Seven out of 10 groups in the MSCI Emerging Markets Index gained, led by health-care and commodity shares. The broad measure has slumped 11 percent this year, compared with a 7.9 percent advance in a measure of developed nations’ stocks. The Chicago Board Options Exchange Emerging Markets ETF Volatility Index, a measure of options prices on the fund and expectations of price swings, fell 7.1 percent to 25.64.
Brazil’s Ibovespa slid as economists cut estimates for Brazil’s growth. OGX plunged 29 percent after saying it may shut its only producing wells next year. Mining company MMX Mineracao & Metalicos SA and port developer LLX Logistica SA, also controlled by Batista, dropped.
The Micex Index rebounded in Moscow after the worst quarterly slump in a year as metal producers rallied. OAO Novolipetsk Steel increased 3.3 percent, after slumping 12 percent last quarter. OAO Rostelecom jumped 1.7 percent as Russia’s largest fixed-line operator started accepting offers from shareholders after proposing to buy back stock at a premium to the market.

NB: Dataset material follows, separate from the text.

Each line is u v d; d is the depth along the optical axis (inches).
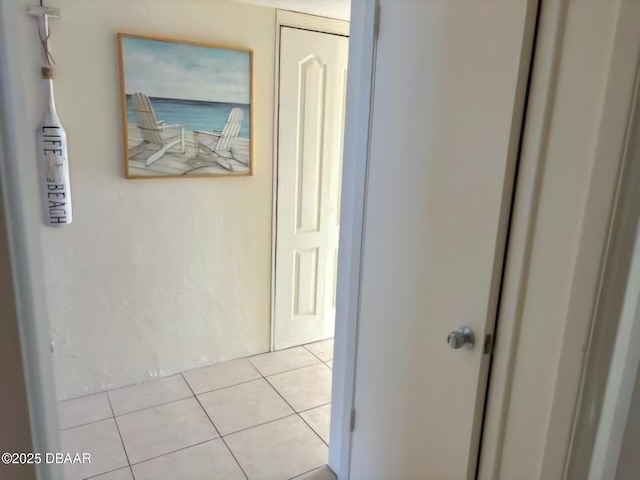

Turkish shares gained, while benchmark gauges Poland, the Czech Republic and Hungary retreated. South Africa’s equity benchmark gained a fifth day as DRDGold Ltd. surged 6.1 percent.
Chinese stocks completed the first back-to-back gain in a month as money-market rates slumped. The Shanghai Composite Index advanced 0.8 percent as PetroChina Co. rose for a third day after the biggest energy producer slid to a record low last week. Hong Kong’s markets were shut for a holiday.
India’s S&P BSE Sensex rose 0.9 percent, after the most in 18 months on June 28. Reliance Industries Ltd., owner of the world’s largest refining complex, reached a five-month high.
The cost of protecting Egyptian debt against default for five years soared 43 basis points today to 925, according to CMA. The contracts surged 261 basis points in June. The stock market was closed for a holiday. Anti-government demonstrations intensified today, with protesters storming the Cairo headquarters of the Muslim Brotherhood and setting it ablaze.
South Korea’s won advanced the most in almost five months as data showed the nation’s June trade surplus was near the highest level since 2010. Bonds fell.
The extra yield for emerging-market debt over U.S. Treasuries declined three basis points, or 0.03 percentage point, to 337 basis points, according to JPMorgan’s EMBI Global Diversified Index.